Dataset records:

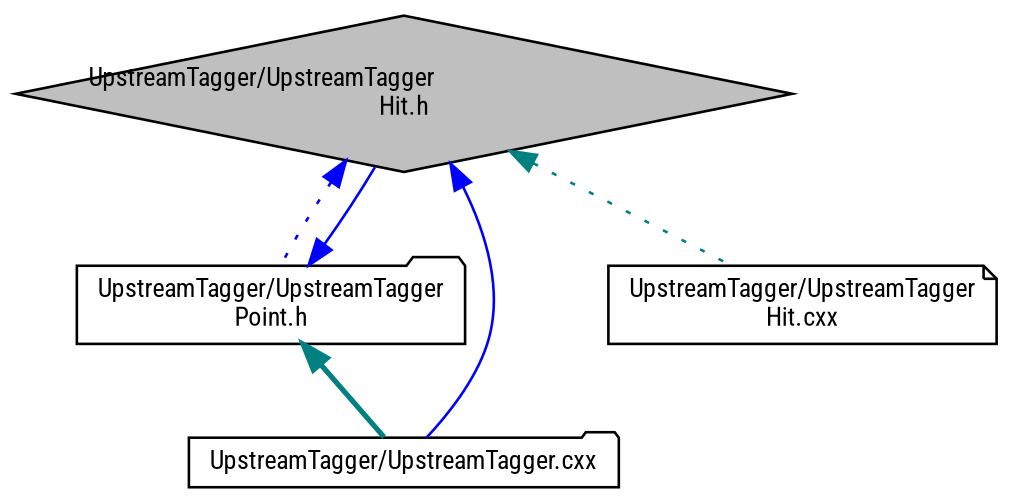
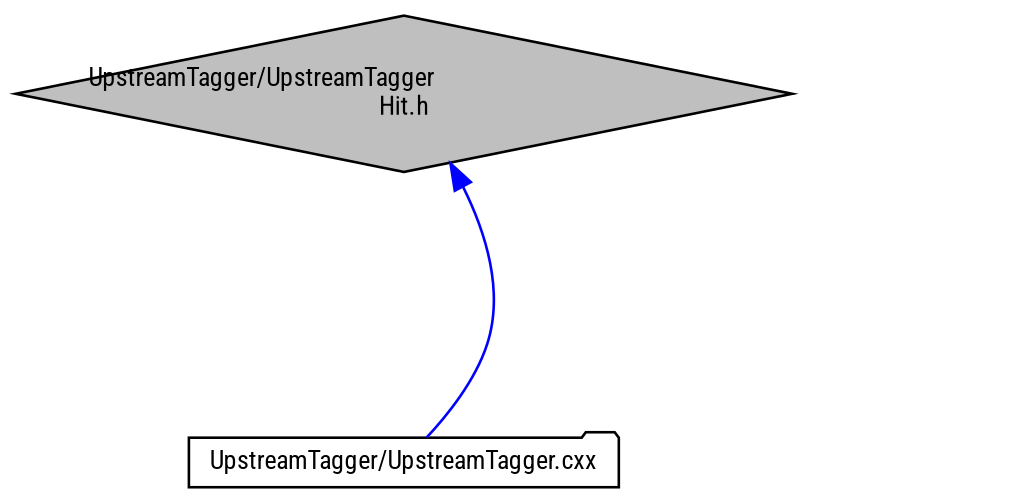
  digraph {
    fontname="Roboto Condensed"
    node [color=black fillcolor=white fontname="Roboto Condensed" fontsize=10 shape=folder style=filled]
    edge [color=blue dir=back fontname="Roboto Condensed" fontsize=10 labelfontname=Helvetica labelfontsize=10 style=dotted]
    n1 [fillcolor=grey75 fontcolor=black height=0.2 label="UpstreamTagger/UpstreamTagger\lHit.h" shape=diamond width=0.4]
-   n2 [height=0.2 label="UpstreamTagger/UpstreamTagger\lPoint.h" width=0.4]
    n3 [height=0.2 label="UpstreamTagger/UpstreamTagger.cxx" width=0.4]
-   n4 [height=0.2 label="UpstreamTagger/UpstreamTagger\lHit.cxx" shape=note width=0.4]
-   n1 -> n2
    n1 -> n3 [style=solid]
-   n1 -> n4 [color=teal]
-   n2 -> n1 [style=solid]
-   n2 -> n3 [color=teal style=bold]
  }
---
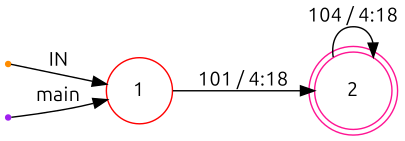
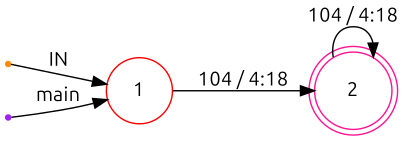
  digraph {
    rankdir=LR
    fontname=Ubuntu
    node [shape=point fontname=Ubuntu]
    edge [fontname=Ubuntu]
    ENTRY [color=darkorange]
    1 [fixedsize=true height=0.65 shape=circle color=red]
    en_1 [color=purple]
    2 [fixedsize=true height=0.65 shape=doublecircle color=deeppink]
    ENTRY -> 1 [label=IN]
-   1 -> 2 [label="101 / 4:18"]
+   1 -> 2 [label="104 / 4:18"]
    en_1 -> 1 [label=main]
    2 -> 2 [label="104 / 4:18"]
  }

Aim of the task: How many lines in the records contain the string "UpstreamTagger", matching case exactly? Reply with the number alone.

Output for this task: 4